For bandwidth troubleshooting it’s a straight-forward use case. I head to the management page of the network device for the office or network in question, find the appropriate port, and look at both historical and real-time bandwidth utilization graphs. The historical stuff is great, but I spend more time looking at “real-time” graphs in most situations.
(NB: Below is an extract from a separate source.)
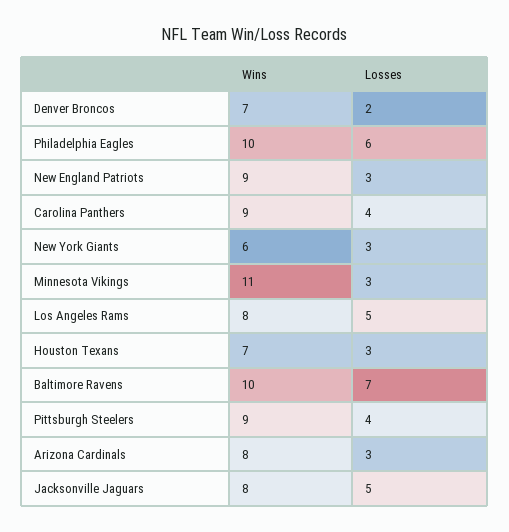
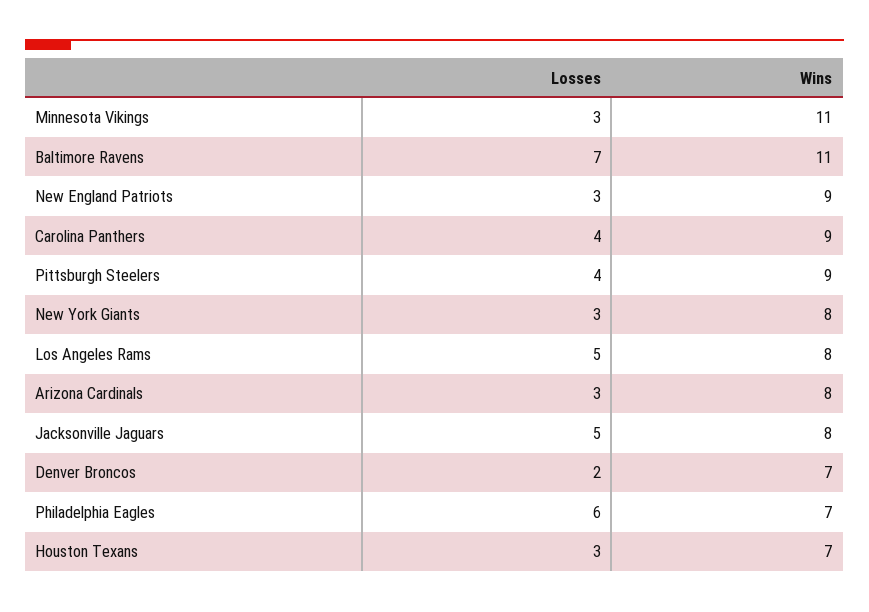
Wins, Philadelphia Eagles: 10 -> 7
Wins, New York Giants: 6 -> 8
Wins, Baltimore Ravens: 10 -> 11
I’m often combating a complaint that the office isn’t getting the bandwidth they think they should. In that case, I run a speed test from the network while looking at a real-time graph. If the graph plateaus around the same rate as their circuit is configured for, we know there are no issues with the circuit provisioning itself. Then I tend to look at the real-time graph on and off throughout the day to see if they’re going through periods of high utilization.
Scrutinizer by Plixer
Scrutinizer is a netflow collector, which means the network device in question needs to support and be configured to export netflow data to Scrutinizer (most enterprise class routers and firewalls support this). While I use the licensed version of their product, they do have a free version with limited history retention which may be fine for some. The latest version of their software runs on a Linux based virtual appliance which is a breeze to install if you’re familiar with deploying VM templates.
Back to the case example above…..Now that I’ve determined that an overuse of bandwidth exists by pinpointing it using LibreNMS, I need to find out if there are any cases of bandwidth misuse in play , or if the office has simply outgrown their existing circuit. Scrutinizer is my go to tool for this.
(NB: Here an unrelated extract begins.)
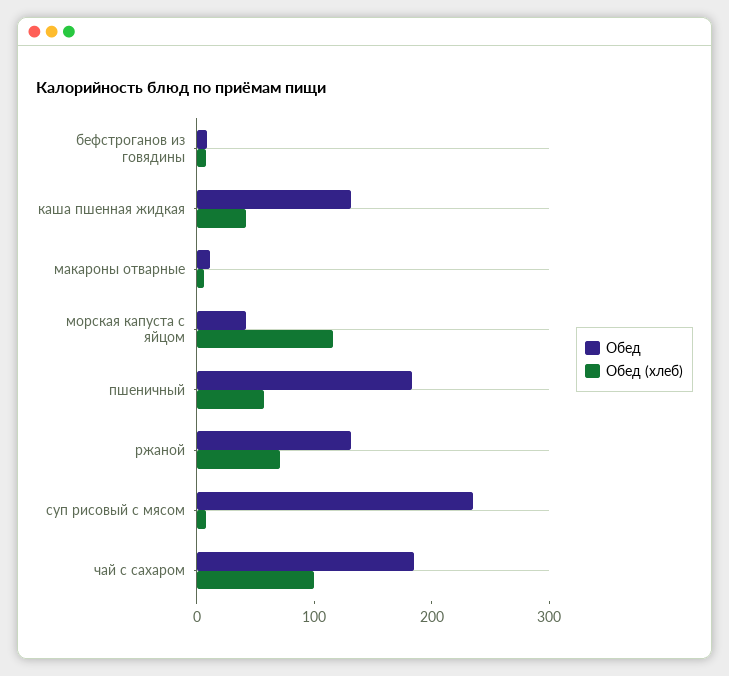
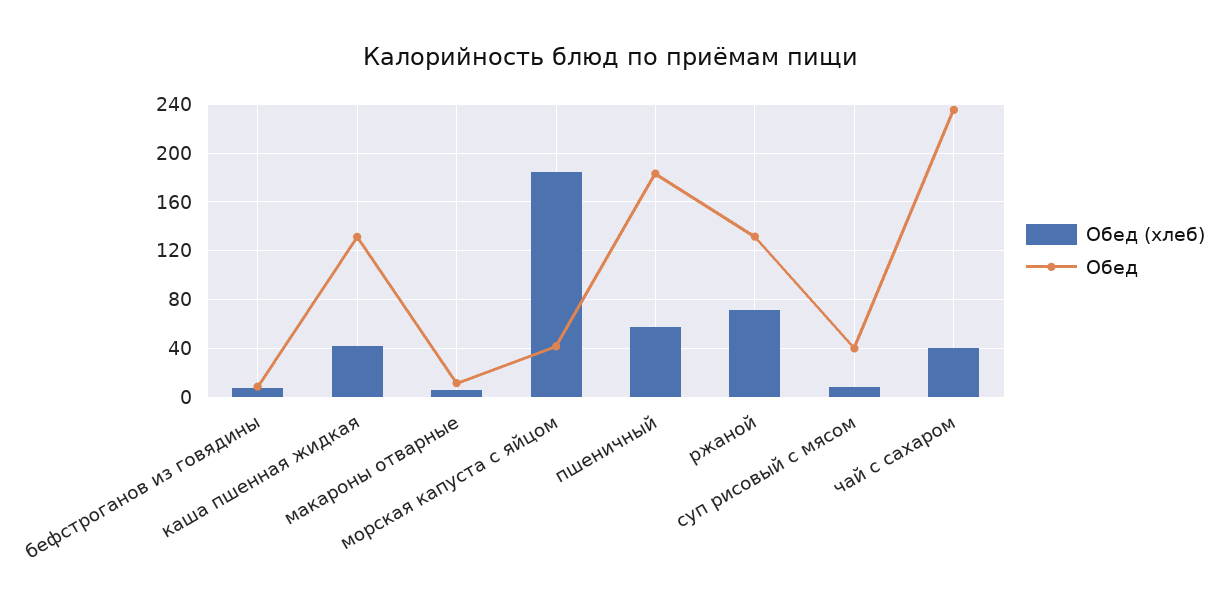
Обед (хлеб), морская капуста с яйцом: 120 -> 185
Обед, суп рисовый с мясом: 240 -> 40
Обед, чай с сахаром: 180 -> 235
Обед (хлеб), чай с сахаром: 100 -> 40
To see the specific conversations on the network, I run a report in Scrutinizer referred to by the software as “Pair Reports – Conversations Well Known Ports (WKP)”. There are a huge number of other report types available, but this is really the only one I need on a regular basis. After modifying the other parameters (bidirectional, rate, bits vs percentage, etc..) I can easily see the conversations sorted highest rate to lowest. From here you may still have to do a bit of investigation. Let’s say I see the majority of the bandwidth is between an external IP address/hostname that I don’t recognize to a single internal computer on the network over port 443. I’ll usually throw the unknown IP in the search bar at arin.net to see what organization it belongs to. Often times it’s Microsoft (maybe OneDrive), Dropbox, some sort of video streaming service, etc.. and even if I can’t pinpoint exactly what service that IP address belongs to, I know which computer on our network is involved and I can start there to figure out what’s going on, and report back to those who originally raised the concern or performance complaint.
Without tools like this, it’s virtually impossible to accurately troubleshoot bandwidth usage issues. Even worse, if you don’t know you have bandwidth misuse happening, it could lead you down the road of increasing bandwidth just to get relief. No company should be forking out extra recurring costs because employees are watching Netflix, or March Madness finals during the work day.
What about Solarwinds, WhatsUpGold, PRTG, [insert similar product here]???
It’s absolutely true that there are a number of monitoring packages out there that can do both SNMP monitoring, and netflow collection, along with a million other bells and whistles. If you use one of the these, and it works for you that’s awesome. I’ve tried some of them and I personally found them to do too many things. So much that I spent far more time configuring the products than using them. On the netflow side of the house, they seemed to be unable to present the data in a way that was really useful to me. The focus was more towards top talker reports rather than zeroing in on specific network conversations. After failing to justify the cost of these solutions in my own mind, I eventually settled on LibreNMS and Scrutinizer as my network monitoring workhorses.